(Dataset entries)
==========
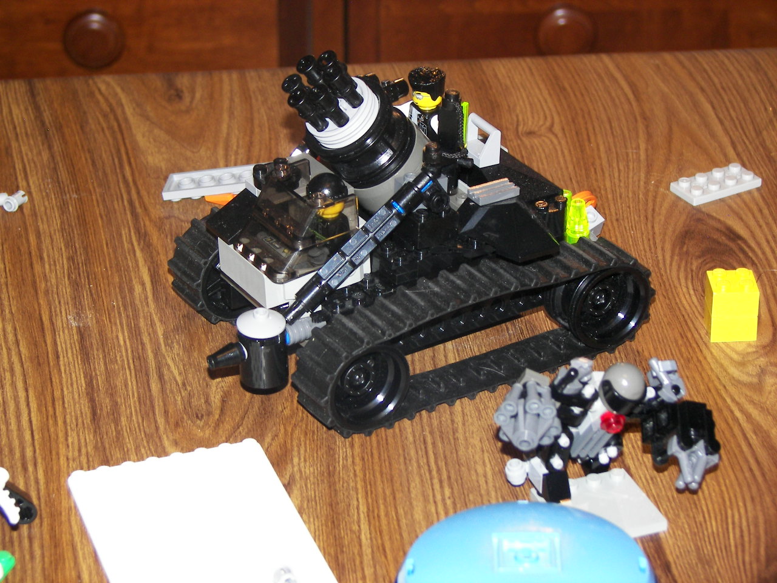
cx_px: 388
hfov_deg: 16.8
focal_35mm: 117
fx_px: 2626
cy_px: 292
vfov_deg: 12.7
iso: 100
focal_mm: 19.5
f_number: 3.2
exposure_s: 1/40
==========
| TASK TO CARRY OUT |
From the first line to the last, set down the records above exactly and skip the pictures.

| COMPLETED EXERCISE |
cx_px: 388
hfov_deg: 16.8
focal_35mm: 117
fx_px: 2626
cy_px: 292
vfov_deg: 12.7
iso: 100
focal_mm: 19.5
f_number: 3.2
exposure_s: 1/40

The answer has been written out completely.